What is an alternative ETF?
An alternative ETF runs a non-traditional strategy: managed futures, long-short equity, market-neutral, global macro, multi-strategy, or similar hedge-fund-style approaches. The common feature is that returns are designed to have low or negative correlation with the S&P 500, unlike traditional long-only stock and bond funds.
Are alternative ETFs worth the higher fees?
The case is strongest for strategies with demonstrable diversification value in stress — managed futures is the best example, delivering +20% while stocks -18% and bonds -13% in 2022. The case is weakest for complex wrappers where the benefit over a simple stock-bond mix isn't empirically clear. Cost-effectiveness varies dramatically within the category.
How much of my portfolio should be in alternatives?
Most institutional frameworks suggest 10–20% in true diversifiers.
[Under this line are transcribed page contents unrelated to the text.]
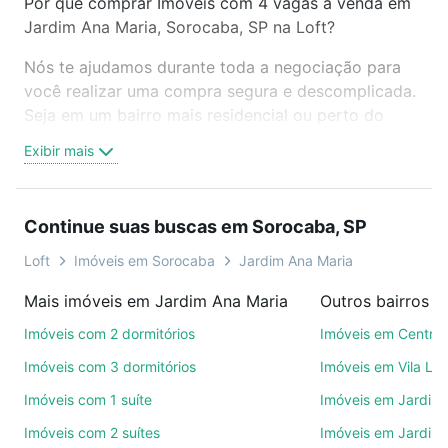
Por que comprar Imóveis com 4 vagas à venda em
Jardim Ana Maria, Sorocaba, SP na Loft?
Nós te ajudamos durante toda a negociação para
você realizar uma compra segura e descomplicada.
Seja em um bairro mais residencial ou perto do
trabalho e do metrô, aqui você vai encontrar a
Exibir mais
oferta ideal de Imóveis com 4 vagas à venda em
Jardim Ana Maria, Sorocaba, SP para conquistar seu
sonho. Agende uma visita presencial ou por
Continue suas buscas em Sorocaba, SP
videochamada, é grátis, sem compromisso e você
ainda conta com mais de 46 mil corretores e
Loft
Imóveis em Sorocaba
Jardim Ana Maria
imobiliárias te ajudando na compra, venda ou troca
Mais imóveis em Jardim Ana Maria
Outros bairros 
de imóveis.
Imóveis com 2 dormitórios
Imóveis em Centro
Como escolher um imóvel?
Imóveis com 3 dormitórios
Imóveis em Vila Le
Use barra de busca no topo para pesquisar por
Imóveis com 1 suíte
Imóveis em Jardim 
ruas, bairros e até condomínios favoritos. Você
Imóveis com 2 suítes
Imóveis em Jardim 
também pode usar os filtros como quantidade de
Individual investors often size smaller, 5–10%, because alternative strategies can lag during long bull markets, which is psychologically hard to tolerate. The All-Weather and Permanent Portfolio models allocate 25%+ to non-equity non-bond assets.
What's the difference between managed futures and market neutral?
Managed futures (DBMF, KMLM) run systematic trend-following across commodities, currencies, and rates — directional bets that follow momentum. Market-neutral funds (BTAL, MNA) pair long and short positions to target zero net market exposure. Managed futures often profit during crises; market-neutral aims for steady low-volatility returns regardless of regime.